Liddell's claims have had a far more critical reception from scholars specialising in magic and witchcraft in British history. In 1975, Eric Maple dismissed Lugh's claims as preposterous. He believed that such tales had been fabricated by someone who had used his own book, The Dark World of Witches, as a basis. Maple informed the historian James W. Baker that he believed people connected to Valiente were behind the Lugh claims, although Baker disagreed, commenting that Valiente was "one of the most honest of commentators on the subject" of contemporary witchcraft, and that as a result was unlikely to be involved in such duplicity. Baker described Liddell's account as "an extravagant hoax", with its claims constituting "a preposterous ahistorical muddle".

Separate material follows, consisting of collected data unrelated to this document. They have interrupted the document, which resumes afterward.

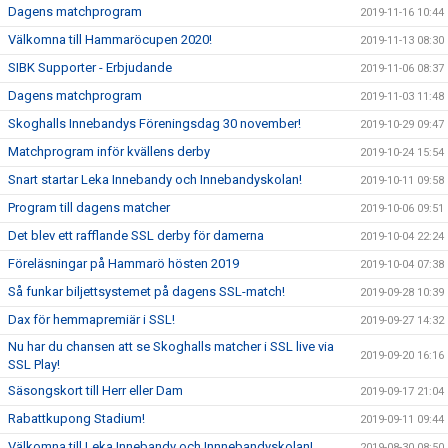
Dagens matchprogram
2019-11-16 10:44
Välkomna till Hammaröcupen 2020!
2019-11-13 08:30
SIBK Supporter - Erbjudande
2019-11-06 08:37
Dagens matchprogram
2019-11-03 11:48
Skoghalls Innebandys Föreningsdag 30 november!
2019-10-29 09:47
Matchprogram inför kvällens derby
2019-10-24 15:54
Snart startar Leka Innebandy och Innebandyskolan!
2019-10-11 09:58
Program till dagens matcher
2019-10-06 09:51
Det blev ett rafflande SSL derby för damerna
2019-10-04 22:24
Föreläsningar på Hammarö hösten 2019
2019-10-04 07:38
Så funkar biljettsystemet på dagens SSL-match!
2019-09-28 10:39
Dax för hemmapremiär i SSL!
2019-09-27 14:32
Nu har du chansen att se Skoghalls matcher i SSL live via
2019-09-20 16:16
SSL Play!
Säsongskort till Herr eller Dam
2019-09-17 21:04
Rabattkupong Stadium!
2019-09-11 09:44
Välkomna till Leka Innebandy och Innnebandyskolan!
2019-08-30 08:50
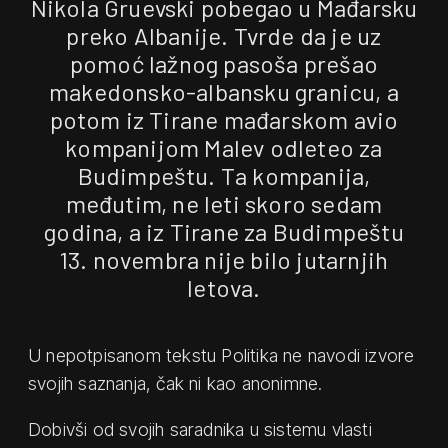
Nikola Gruevski pobegao u Mađarsku
preko Albanije. Tvrde da je uz
pomoć lažnog pasoša prešao
makedonsko-albansku granicu, a
potom iz Tirane mađarskom avio
kompanijom Malev odleteo za
Budimpeštu. Ta kompanija,
međutim, ne leti skoro sedam
godina, a iz Tirane za Budimpeštu
13. novembra nije bilo jutarnjih
letova.
U nepotpisanom tekstu Politika ne navodi izvore
svojih saznanja, čak ni kao anonimne.
Dobivši od svojih saradnika u sistemu vlasti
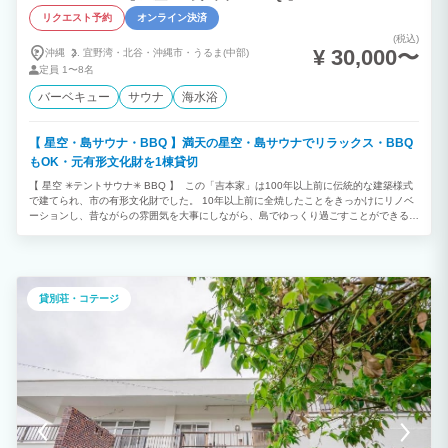
リクエスト予約
オンライン決済
(税込)
¥ 30,000〜
沖縄
宜野湾・
北谷・
沖縄市・
うるま(中部)
定員
1〜8名
バーベキュー
サウナ
海水浴
【 星空・島サウナ・BBQ 】満天の星空・島サウナでリラックス・BBQ
もOK・元有形文化財を1棟貸切
【 星空 ✳︎テントサウナ✳︎ BBQ 】 この「吉本家」は100年以上前に伝統的な建築様式
で建てられ、市の有形文化財でした。 10年以上前に全焼したことをきっかけにリノベ
ーションし、昔ながらの雰囲気を大事にしながら、島でゆっくり過ごすことができる「
totono house 」ができました。 歩いて1分程で海に行け 満天の星空の下、テント型の
サウナでリラックスすることもできます。 また浜比嘉島は神が住む島と言われ沖縄の
パワースポットとして有名です。 橋でつながっているので、10分-15分車で移動すれ
ばコンビニやスーパーもあり買い物に便利です。 専用の無料駐車場とWi-Fiもあり、ビ
ジネスやリゾートでの利用におすすめです。 キッチンでは自炊することができ、住む
貸別荘・コテージ
ように滞在することができる設備が充実しており、ロングステイもおすすめです。 沖
縄の中部に位置するので、北や南へアクセスが便利です。 ■オプション■ ※有料 ・島
サウナ（テントサウナ） ・BBQ機材セット ・BBQ食材&機材セット ・マリンアクティ
ビティ ※オプション希望の際はご予約時に料金等メッセージにてご連絡ください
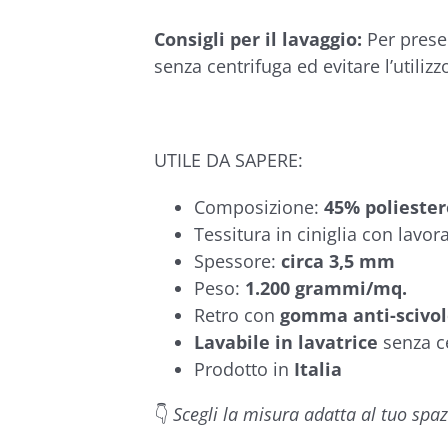
Consigli per il lavaggio:
Per preser
senza centrifuga ed evitare l’utilizz
UTILE DA SAPERE:
Composizione:
45% poliester
Tessitura in ciniglia con lavor
Spessore:
circa 3,5 mm
Peso:
1.200 grammi/mq.
Retro con
gomma anti-scivo
Lavabile in lavatrice
senza c
Prodotto in
Italia
👇
Scegli la misura adatta al tuo spa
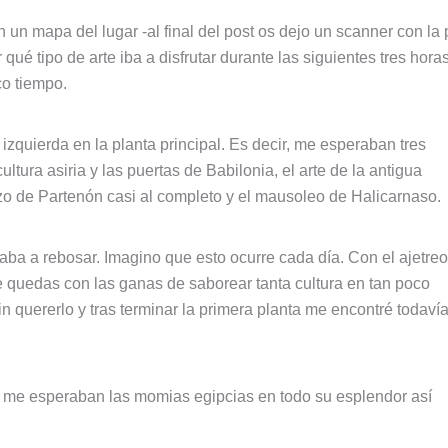
 un mapa del lugar -al final del post os dejo un scanner con la 
qué tipo de arte iba a disfrutar durante las siguientes tres ho
co tiempo.
izquierda en la planta principal. Es decir, me esperaban tres
ultura asiria y las puertas de Babilonia, el arte de la antigua
o de Partenón casi al completo y el mausoleo de Halicarnaso.
aba a rebosar. Imagino que esto ocurre cada día. Con el ajetreo
 quedas con las ganas de saborear tanta cultura en tan poco
n quererlo y tras terminar la primera planta me encontré todaví
 me esperaban las momias egipcias en todo su esplendor así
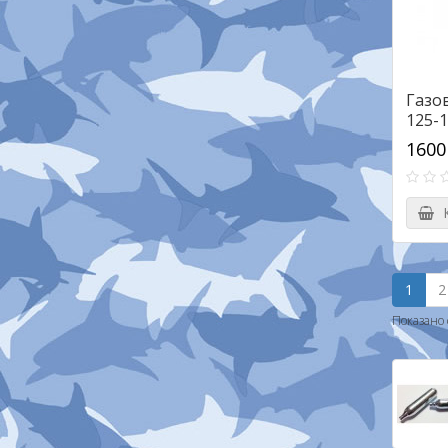
Газо
125-
1600
К
1
2
Показано с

Historian Ronald Hutton also scrutinised Liddell's claims, although added that he had corresponded with Liddell "at length and in detail", over the course of which he had come to like him, noting that "he has responded to often forceful criticisms with patience, modesty, and good humour". However, Hutton highlighted that no independent witnesses have emerged to support the existence of Liddell's alleged informants, while no supporting documentation has appeared to back any of his many claims. Hutton deemed this particularly unusual, because were Liddell's claims to have been accurate, much documentary evidence could be expected to exist. Focusing on Liddell's claim that Crowley had been initiated into one of Pickingill's covens during the 1890s, Hutton noted that there is no mention of Pickingill or a witches' coven in either Crowley's published work or personal diaries, and that similarly there was no mention of either in the diaries of Bennett, who was Crowley's magical tutor during the 1890s.

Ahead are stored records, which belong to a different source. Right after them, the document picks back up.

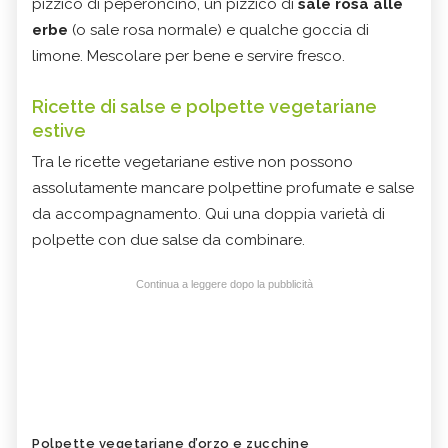
pizzico di peperoncino, un pizzico di
sale rosa alle
erbe
(o sale rosa normale) e qualche goccia di
limone. Mescolare per bene e servire fresco.
Ricette di salse e polpette vegetariane
estive
Tra le ricette vegetariane estive non possono
assolutamente mancare polpettine profumate e salse
da accompagnamento. Qui una doppia varietà di
polpette con due salse da combinare.
Continua a leggere dopo la pubblicità
Polpette vegetariane d’orzo e zucchine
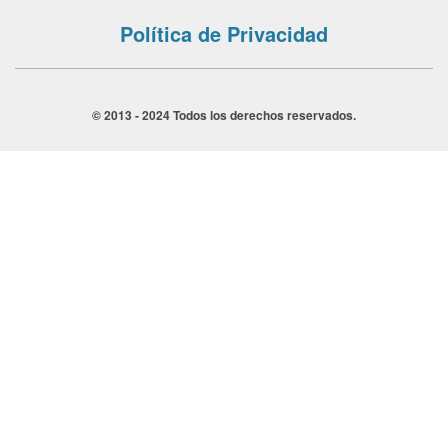
Política de Privacidad
© 2013 - 2024 Todos los derechos reservados.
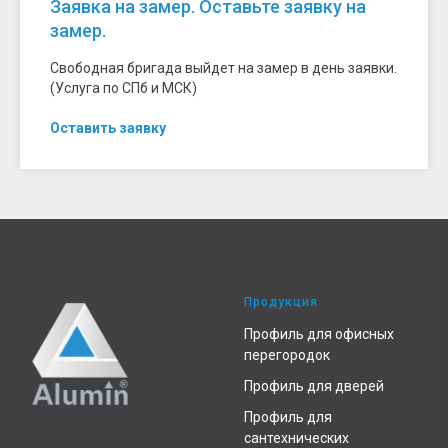
Заявка на замер. Оставьте заявку на
замер.
Свободная бригада выйдет на замер в день заявки.
(Услуга по СПб и МСК)
Оставить заявку
Продукция
Профиль для офисных
перегородок
Профиль для дверей
Профиль для
сантехнических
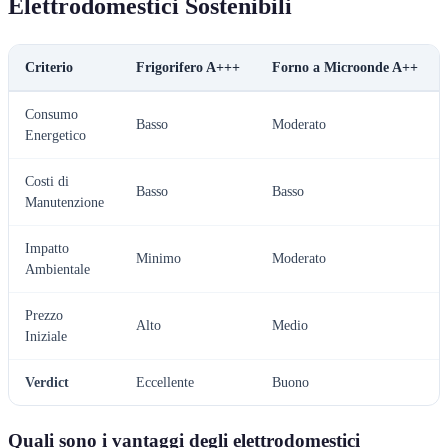
Elettrodomestici Sostenibili
Criterio
Frigorifero A+++
Forno a Microonde A++
Consumo
Basso
Moderato
Energetico
Costi di
Basso
Basso
Manutenzione
Impatto
Minimo
Moderato
Ambientale
Prezzo
Alto
Medio
Iniziale
Verdict
Eccellente
Buono
Quali sono i vantaggi degli elettrodomestici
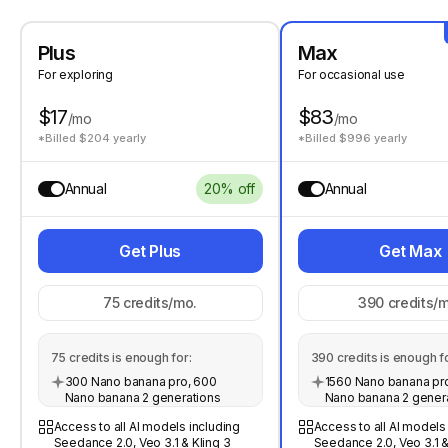
Plus
Max
For exploring
For occasional use
$17
$83
/mo
/mo
*Billed $204 yearly
*Billed $996 yearly
Annual
20% off
Annual
Get Plus
Get Max
75
credits/mo.
390
credits/m
75
credits is enough for:
390
credits is enough fo
300 Nano banana pro, 600
1560 Nano banana pro
Nano banana 2 generations
Nano banana 2 gener
Access to all AI models including
Access to all AI models
Seedance 2.0, Veo 3.1 & Kling 3
Seedance 2.0, Veo 3.1 &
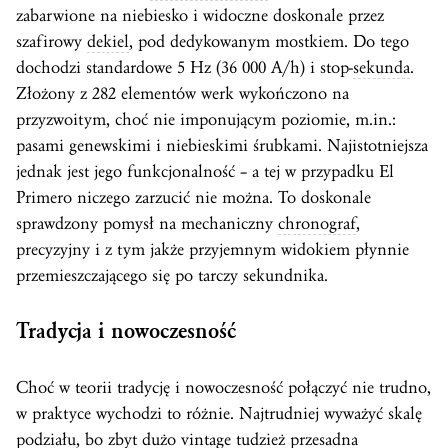
zabarwione na niebiesko i widoczne doskonale przez
szafirowy
dekiel
, pod dedykowanym mostkiem. Do tego
dochodzi standardowe 5 Hz (36 000 A/h) i stop-
sekunda
.
Złożony z 282 elementów werk wykończono na
przyzwoitym, choć nie imponującym poziomie, m.in.:
pasami genewskimi i niebieskimi śrubkami. Najistotniejsza
jednak jest jego funkcjonalność – a tej w przypadku El
Primero niczego zarzucić nie można. To doskonale
sprawdzony pomysł na mechaniczny
chronograf
,
precyzyjny i z tym jakże przyjemnym widokiem płynnie
przemieszczającego się po tarczy sekundnika.
Tradycja i nowoczesność
Choć w teorii tradycję i nowoczesność połączyć nie trudno,
w praktyce wychodzi to różnie. Najtrudniej wyważyć skalę
podziału, bo zbyt dużo vintage tudzież przesadna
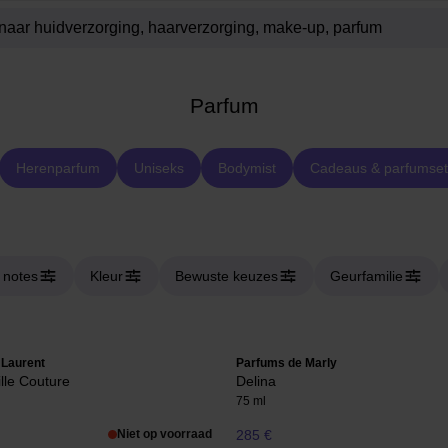
Parfum
Herenparfum
Uniseks
Bodymist
Cadeaus & parfumset
 notes
Kleur
Bewuste keuzes
Geurfamilie
 Laurent
Parfums de Marly
ille Couture
Delina
75 ml
Niet op voorraad
285 €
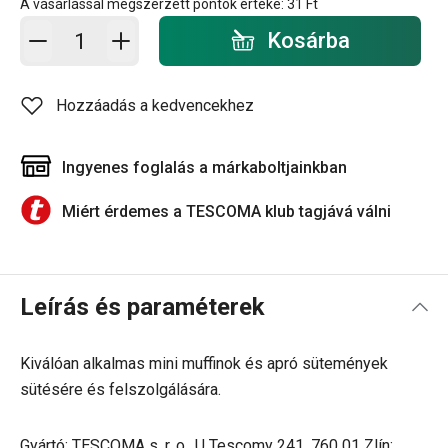
A vásárlással megszerzett pontok értéke:
31 Ft
Kosárba - mennyiség
Kosárba
Hozzáadás a kedvencekhez
Ingyenes foglalás a márkaboltjainkban
Miért érdemes a TESCOMA klub tagjává válni
Leírás és paraméterek
Kiválóan alkalmas mini muffinok és apró sütemények
sütésére és felszolgálására.
Gyártó: TESCOMA s. r. o., U Tescomy 241, 760 01 Zlín;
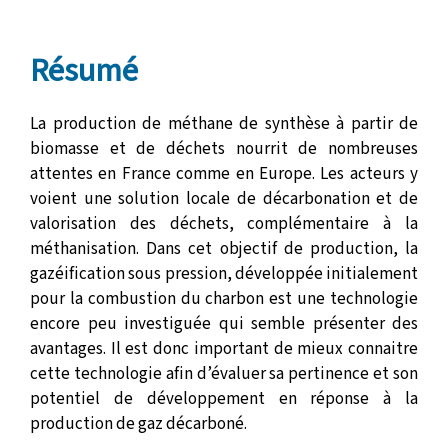
Résumé
La production de méthane de synthèse à partir de
biomasse et de déchets nourrit de nombreuses
attentes en France comme en Europe. Les acteurs y
voient une solution locale de décarbonation et de
valorisation des déchets, complémentaire à la
méthanisation. Dans cet objectif de production, la
gazéification sous pression, développée initialement
pour la combustion du charbon est une technologie
encore peu investiguée qui semble présenter des
avantages. Il est donc important de mieux connaitre
cette technologie afin d’évaluer sa pertinence et son
potentiel de développement en réponse à la
production de gaz décarboné.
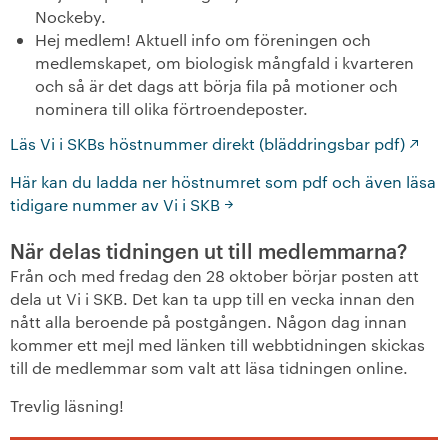
Nockeby.
Hej medlem! Aktuell info om föreningen och
medlemskapet, om biologisk mångfald i kvarteren
och så är det dags att börja fila på motioner och
nominera till olika förtroendeposter.
Läs Vi i SKBs höstnummer direkt (bläddringsbar pdf)
Här kan du ladda ner höstnumret som pdf och även läsa
tidigare nummer av Vi i SKB
När delas tidningen ut till medlemmarna?
Från och med fredag den 28 oktober börjar posten att
dela ut Vi i SKB. Det kan ta upp till en vecka innan den
nått alla beroende på postgången. Någon dag innan
kommer ett mejl med länken till webbtidningen skickas
till de medlemmar som valt att läsa tidningen online.
Trevlig läsning!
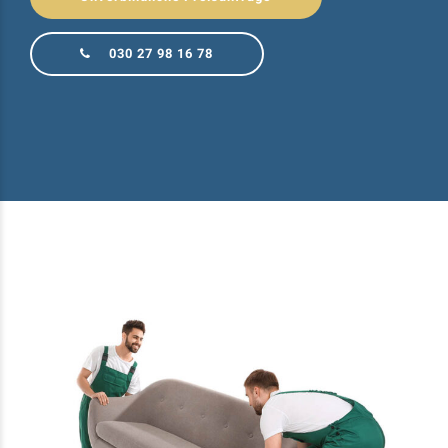
030 27 98 16 78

Hutton's assessment was shared by historian Owen Davies; in his study of English cunning-folk, he described Liddell's stories as "seductive but entirely unsubstantiated". Instead, he maintained that Pickingill was "a simple rural cunning-man whose small world of village affairs never crossed with that of middle-class occultists. He received a Christian burial and the idea that he was a pagan priest would probably make him turn in his grave." While agreeing with Maple's assessment that Pickingill was "one of the last practising cunning-folk in the country", Maple noted that—unlike Murrell, James Tuckett, John Wrightson, and William Brewer—Pickingill was not a "major regional figure" in the profession.

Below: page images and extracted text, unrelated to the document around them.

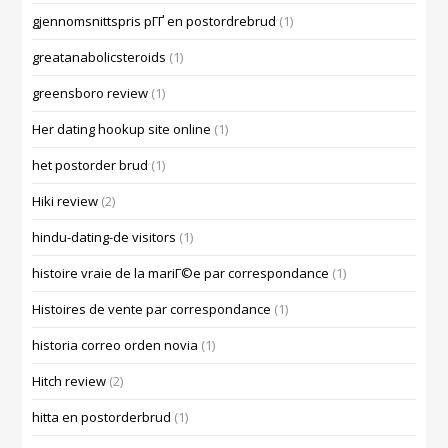
gjennomsnittspris pГҐ en postordrebrud
(1)
greatanabolicsteroids
(1)
greensboro review
(1)
Her dating hookup site online
(1)
het postorder brud
(1)
Hiki review
(2)
hindu-dating-de visitors
(1)
histoire vraie de la mariГ©e par correspondance
(1)
Histoires de vente par correspondance
(1)
historia correo orden novia
(1)
Hitch review
(2)
hitta en postorderbrud
(1)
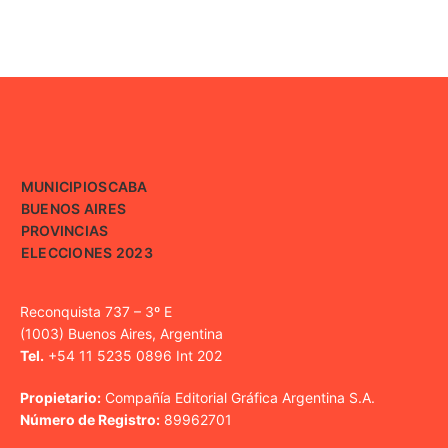
MUNICIPIOS
CABA
BUENOS AIRES
PROVINCIAS
ELECCIONES 2023
Reconquista 737 – 3º E
(1003) Buenos Aires, Argentina
Tel.
+54 11 5235 0896 Int 202
Propietario:
Compañía Editorial Gráfica Argentina S.A.
Número de Registro:
89962701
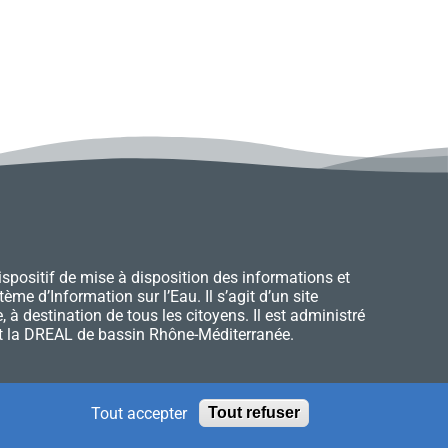
ispositif de mise à disposition des informations et
̀me d’Information sur l’Eau. Il s’agit d’un site
 à destination de tous les citoyens. Il est administré
et la DREAL de bassin Rhône-Méditerranée.
ous
Glossaires
Tout accepter
Tout refuser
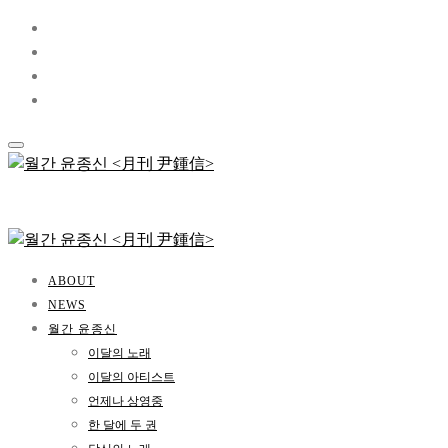
ABOUT
NEWS
월간 윤종신
이달의 노래
이달의 아티스트
언제나 상영중
한 달에 두 권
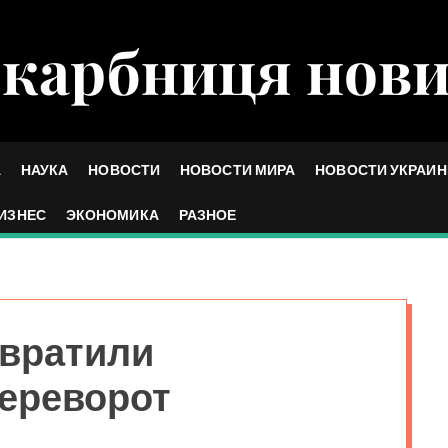
карбниця нов
А
НАУКА
НОВОСТИ
НОВОСТИ МИРА
НОВОСТИ УКРАИ
ИЗНЕС
ЭКОНОМИКА
РАЗНОЕ
твратили
ереворот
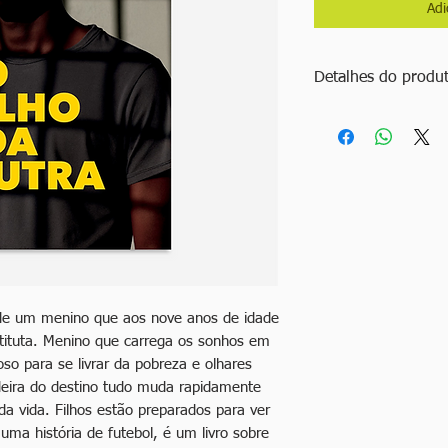
Adi
Detalhes do produ
Título: O filho da out
Autor: Paulo Azevedo
ISBN: 978-65-86911
Ano: 2025
Edição: 1ª edição
Idioma: Português
Especificações: 140 p
 de um menino que aos nove anos de idade
tituta. Menino que carrega os sonhos em
oso para se livrar da pobreza e olhares
eira do destino tudo muda rapidamente
da vida. Filhos estão preparados para ver
ma história de futebol, é um livro sobre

American Pagan studies enthusiast Aidan A. Kelly similarly rejected Liddell's claims. Kelly highlighted that whereas Liddell had claimed that Gardnerian Wicca had adopted the concept of a female coven leader from French and Scandinavian witch covens, the historical evidence clearly showed that Gardner developed the concept of a coven being led by a high priestess during the late 1950s, thus disproving Liddell's assertions. He noted that Liddell's claim that Crowley wrote Gardner's Book of Shadows "cannot possibly be true" because Crowley died before the Book was written. Kelly believed that either Liddell or his Elders had purposely created a "phony history" in order to hide the fact that Gardner had invented Wicca in its entirety in the early 1950s. Similarly, in a 2014 article about Pickingill in The Cauldron, Richard Ward argued that Liddell's claims did not stand up under scrutiny, and that they had simply been made in an attempt to promote claims regarding the existence of a "pre-Gardnerian tradition" of witchcraft. Liddell has specifically denied any charges that he was deliberately falsifying claims to make Gardnerian Wicca appear to have an older pedigree than it really has.